ACTIVITY 1:
Check whether each statement below agrees with the business proposal guide. Answer yes or no for each, quoting the words from the guide that decide it.
(a) A business proposal is sent to potential investors.
(b) The guide says a business proposal must include revenue projections.
(c) The example proposal concerns a mobile app business.
ACTIVITY 2: Write what comes next in the business proposal guide, picking up after its last sentence.

The business proposal, also known as the investment proposal, is a business letter that you send to potential investors. It has the objective of procuring funding for your business. It lists all the details on how you intend to develop and operate a business. It must also include revenue projections and an estimation of how long it will take you to repay your creditors.

Sections of a Business Proposal

    Presentation: present yourself to the potential investor
    Product Mix: description of the product or service
    Delivery: the methods you will use to deliver your product or service
    Feasibility: will you pay the entire financed sum back to your financers, or keep them as members of the board?
    Financial Projections: how much money will the business make, what are the startup costs, and the costs of doing business on a day-to-day basis?

Business Proposal/Investment Proposal example

[company name, edited out] SRL
[physical address, edited out]
[primary contact name, edited out]
CEO at [company name, edited out] SRL
[phone number, edited out]
This email address is being protected from spambots. You need JavaScript enabled to view it.

Dear Mr [edited out]:

Our CFO talked with you previously, I’m [edited out], [company name, edited out] SRL’s CEO.

First off I want to thank you for accepting our request for sending you the proposal for our VR games stand business. As you may already know, we have already released successful games and amusements in Second Life, Blue Mars, Project Entropia, and Facebook.

DATA EXCERPT:
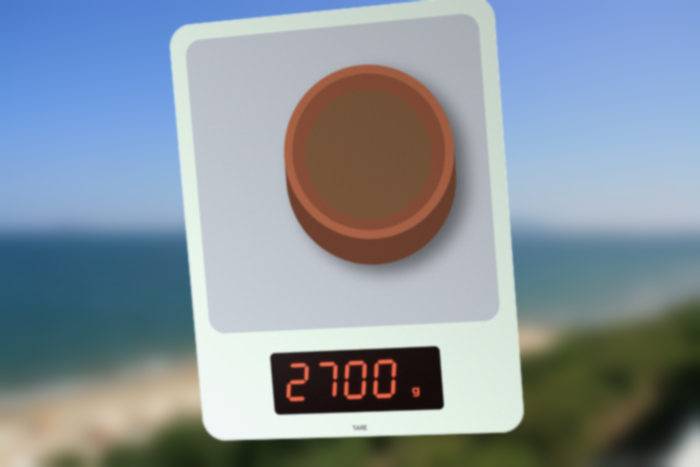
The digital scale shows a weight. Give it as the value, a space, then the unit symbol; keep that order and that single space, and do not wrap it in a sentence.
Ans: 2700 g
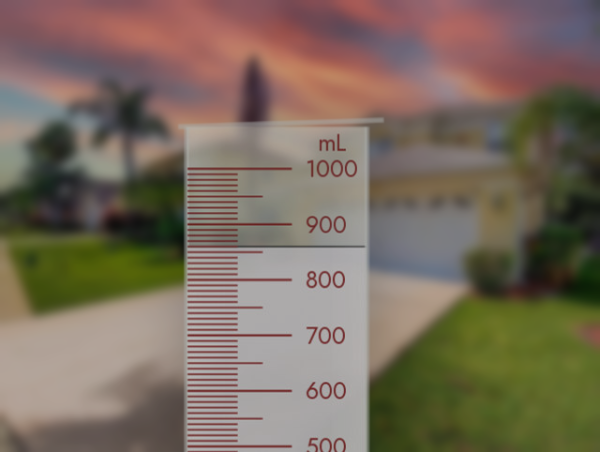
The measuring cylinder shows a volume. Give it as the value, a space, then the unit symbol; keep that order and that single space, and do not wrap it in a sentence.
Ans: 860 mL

RESULT 1:
(a) Yes: "is a business letter that you send to potential investors"
(b) Yes: "It must also include revenue projections"
(c) No: "our VR games stand business"

RESULT 2:
You can read our financial reports for the last five years here, on the same site you will find the CVs of all of our staff members. 

Business Proposal 

There are going to be 200 million VR headsets sold by 2020. The research firm Tractica forecasts that the market for consumer virtual reality content and hardware will reach a whopping $21.8 billion in revenue by 2020.

In not-so-unrelated contrast, the rise of broadband consumer internet almost completely killed the community cinema and video arcade of the 1980s and ‘90s.In mega-cities in which amusement adopters, video game aficionados, and people in need or want of being entertained could find many of the aforesaid businesses in the marginal areas — let alone the central ones — there isn’t any anymore, or what is left is an aberrant vestige of the past.

What is more appalling, in big cities that featured video arcades and “pleasure lane” types of business street configuration (like pedestrian streets), video game recreation is missing. It has been clearly delegated to the malls’ leisure courts. Gone are the days when video gaming formed part of fast-paced, day-to-day downtown as well as uptown district life.

In the pedestrian malls of cramped mega-cities where cinemas and video arcades were a part of the landscape, the situation is felt when the shops that used to be video game galleries are now dingy fairs and cinemas, televangelist churches.

Product Mix Definition

As outlined in the previous section of this business proposal, we aim to cater to early amusement novelty adopters, video game aficionados, and people in need or want of being entertained.

Our idea for a modest attempt at doing this and bettering the unsettled situation of lack of amusements is to bring cutting-edge leisure where it once thrived. We want to do it without the risks of getting stuck in any particular place by means of an easily transportable virtual reality games stand.

Customers will purchase passes for the attraction, each pass will be valid for fifteen minutes of game-play time. Each fifteen minutes pass will cost approximately $2.40.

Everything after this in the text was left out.